### Reading text
# upgradin laptop with SSD



## mudit47 (Nov 13, 2017)

I have Asus GL553VD-FY103T.

I want to upgrade IT by putting ssd in it.
But how do I find out, will it support SSD or not.

If it does support SSD :-
can I do it myself?
how?
do I need to remove HDD or I can keep both?


----------



## Stormbringer (Nov 13, 2017)

According to this website  Asus ROG Strix GL553VD (7700HQ, FHD, GTX 1050) Laptop Review ,
your laptop model has M.2 slot. You can add a M.2 SSD. You can do it yourself. But it may void warranty. You get the SSD and ask the Asus service center folks to replace it for you without sacrificing warranty. No need to remove HDD if you get the M.2 SSD.


----------



## SaiyanGoku (Nov 13, 2017)

mudit47 said:


> I have Asus GL553VD-FY103T.
> 
> I want to upgrade IT by putting ssd in it.
> But how do I find out, will it support SSD or not.
> ...


You bought Asus laptop when Dell had same config + ssd for lower price? (as mentioned in your thread here:
LAPTOP BUYING ADVISE DELL VS MSI)


----------



## mudit47 (Nov 13, 2017)

SaiyanGoku said:


> You bought Asus laptop when Dell had same config + ssd for lower price? (as mentioned in your thread here:
> LAPTOP BUYING ADVISE DELL VS MSI)


my friend has a model above than one I was talking about (didn't know at first) and his battery backup is down to 2 hrs 30 min in 6 months. (with 1050Ti)
Also the display was really bad ( less colors ) .

So I was doubtful for a lower model.

So for 6k I don't want to suffer in future.


----------



## mudit47 (Nov 13, 2017)

Kasmerty said:


> Sorry , I don't think that ,


explain?


----------



## SaiyanGoku (Nov 13, 2017)

mudit47 said:


> my friend has a model above than one I was talking about (didn't know at first) and his battery backup is down to 2 hrs 30 min in 6 months.
> 
> So I was doubtful for a lower model.


Laptop batteries don't degrade this much unless you game on battery power or frequently use it from 100-10%, charge it back and then repeat instead of using it on AC power as much as possible.


----------



## Stormbringer (Nov 13, 2017)

Kasmerty said:


> Sorry , I don't think that ,


 What are you trying to say  ? Try finishing the sentence if possible.


----------



## mudit47 (Nov 13, 2017)

SaiyanGoku said:


> Laptop batteries don't degrade this much unless you game on battery power or frequently use it from 100-10%, charge it back and then repeat instead of using it on AC power as much as possible.


 Once the battery is full, doesn't AC goes directly to laptop?

he is not really a gamer, that's why I was worried if he is having these problems while doing his regular jobs then it can be abig problem for me


----------



## SaiyanGoku (Nov 13, 2017)
######
** Activity A **
Reproduce a passage of the laptop SSD thread word for word: begin at the words "According to this" and stop after "the M.2 SSD.".
** Activity B **
Carry the laptop SSD thread further from the point where it stops.
### Entries provided
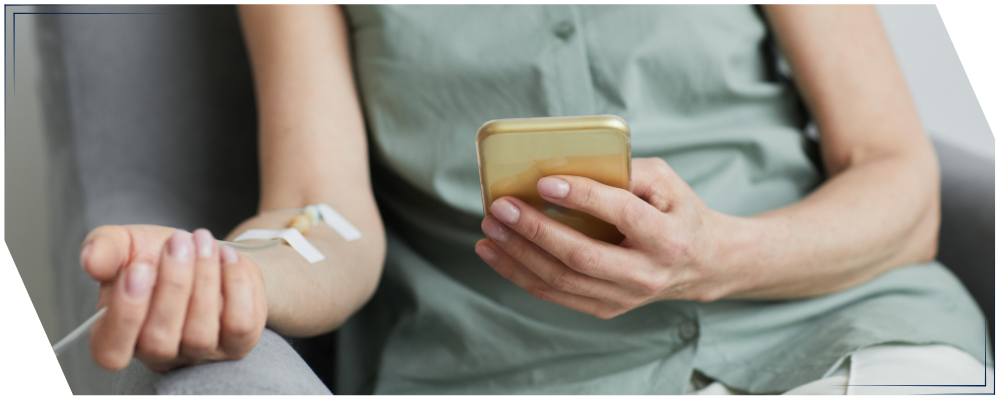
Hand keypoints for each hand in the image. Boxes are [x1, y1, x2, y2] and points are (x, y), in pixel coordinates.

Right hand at [81, 225, 266, 371]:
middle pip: (159, 340)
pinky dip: (236, 285)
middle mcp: (159, 354)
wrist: (208, 251)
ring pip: (201, 333)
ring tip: (203, 241)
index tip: (138, 268)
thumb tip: (90, 260)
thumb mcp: (125, 244)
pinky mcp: (237, 343)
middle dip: (172, 284)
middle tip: (179, 240)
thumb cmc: (157, 255)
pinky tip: (227, 257)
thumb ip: (104, 249)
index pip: (111, 352)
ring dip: (204, 278)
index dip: (125, 315)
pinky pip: (239, 324)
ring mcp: (200, 353)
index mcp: (118, 336)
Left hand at [475, 158, 740, 318]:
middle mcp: (646, 273)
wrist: (703, 264)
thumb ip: (626, 170)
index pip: (621, 214)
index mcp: (667, 237)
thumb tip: (571, 162)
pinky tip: (496, 253)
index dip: (581, 197)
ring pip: (561, 280)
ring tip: (490, 229)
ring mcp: (625, 297)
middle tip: (501, 207)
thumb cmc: (677, 213)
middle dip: (535, 230)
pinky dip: (520, 274)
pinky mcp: (606, 308)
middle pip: (581, 256)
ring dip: (517, 255)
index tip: (544, 181)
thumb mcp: (666, 182)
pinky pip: (555, 294)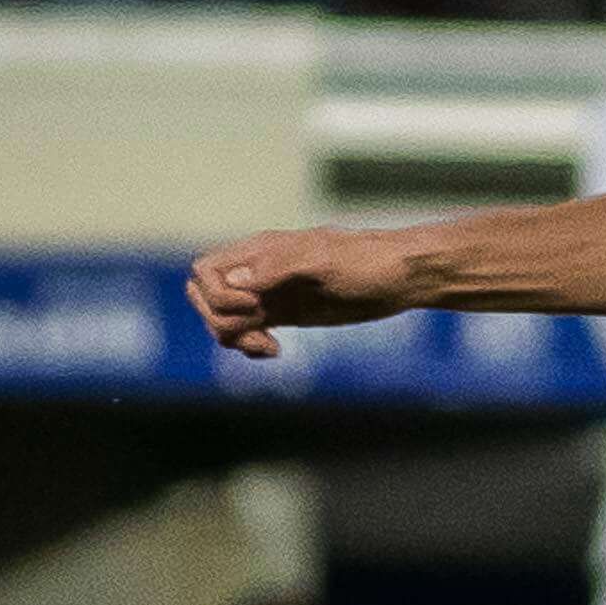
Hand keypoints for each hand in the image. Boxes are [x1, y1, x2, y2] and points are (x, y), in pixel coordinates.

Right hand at [189, 227, 424, 356]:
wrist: (401, 277)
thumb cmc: (367, 262)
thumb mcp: (326, 260)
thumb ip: (280, 266)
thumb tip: (238, 281)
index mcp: (260, 252)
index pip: (205, 272)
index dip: (218, 296)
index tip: (254, 306)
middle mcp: (258, 272)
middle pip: (204, 297)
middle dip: (220, 320)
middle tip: (259, 331)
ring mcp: (270, 295)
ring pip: (223, 319)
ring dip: (234, 338)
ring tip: (269, 347)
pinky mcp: (285, 314)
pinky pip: (246, 332)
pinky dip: (249, 346)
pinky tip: (275, 352)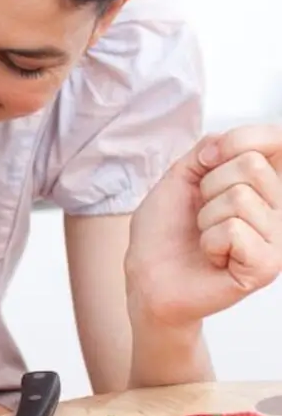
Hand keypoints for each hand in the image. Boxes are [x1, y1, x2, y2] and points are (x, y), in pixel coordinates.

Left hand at [126, 124, 281, 325]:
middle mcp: (278, 208)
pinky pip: (235, 231)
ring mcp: (276, 238)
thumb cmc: (164, 230)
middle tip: (201, 215)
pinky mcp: (266, 266)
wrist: (147, 276)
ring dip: (206, 218)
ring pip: (241, 198)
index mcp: (263, 183)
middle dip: (210, 186)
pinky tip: (212, 257)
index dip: (237, 140)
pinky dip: (210, 242)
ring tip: (205, 238)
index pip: (275, 140)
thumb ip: (209, 149)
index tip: (206, 161)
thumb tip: (227, 141)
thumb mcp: (180, 177)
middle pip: (252, 166)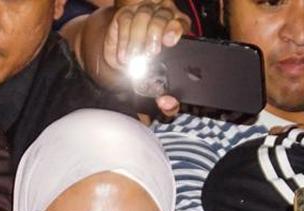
######
** Answer area A **
According to this website  Asus ROG Strix GL553VD (7700HQ, FHD, GTX 1050) Laptop Review ,
your laptop model has M.2 slot. You can add a M.2 SSD. You can do it yourself. But it may void warranty. You get the SSD and ask the Asus service center folks to replace it for you without sacrificing warranty. No need to remove HDD if you get the M.2 SSD.

** Answer area B **
mudit47 said:


> Once the battery is full, doesn't AC goes directly to laptop?
> 
> he is not really a gamer.


No, it is converted to DC and battery is cut off from the circuit to prevent overcharging in almost all modern laptops. Use the laptop this way and your battery may last longer than your laptop itself.


----------



## Stormbringer (Nov 13, 2017)

SaiyanGoku said:


> Laptop batteries don't degrade this much unless you game on battery power or frequently use it from 100-10%, charge it back and then repeat instead of using it on AC power as much as possible.



OP already bought a laptop. No point in discussing laptops.  SSD suggestion would be more helpful to him.


----------



## SaiyanGoku (Nov 13, 2017)

Stormbringer said:


> OP already bought a laptop. No point in discussing laptops.  SSD suggestion would be more helpful to him.


Just giving OP a tip to prevent excessive battery degradation.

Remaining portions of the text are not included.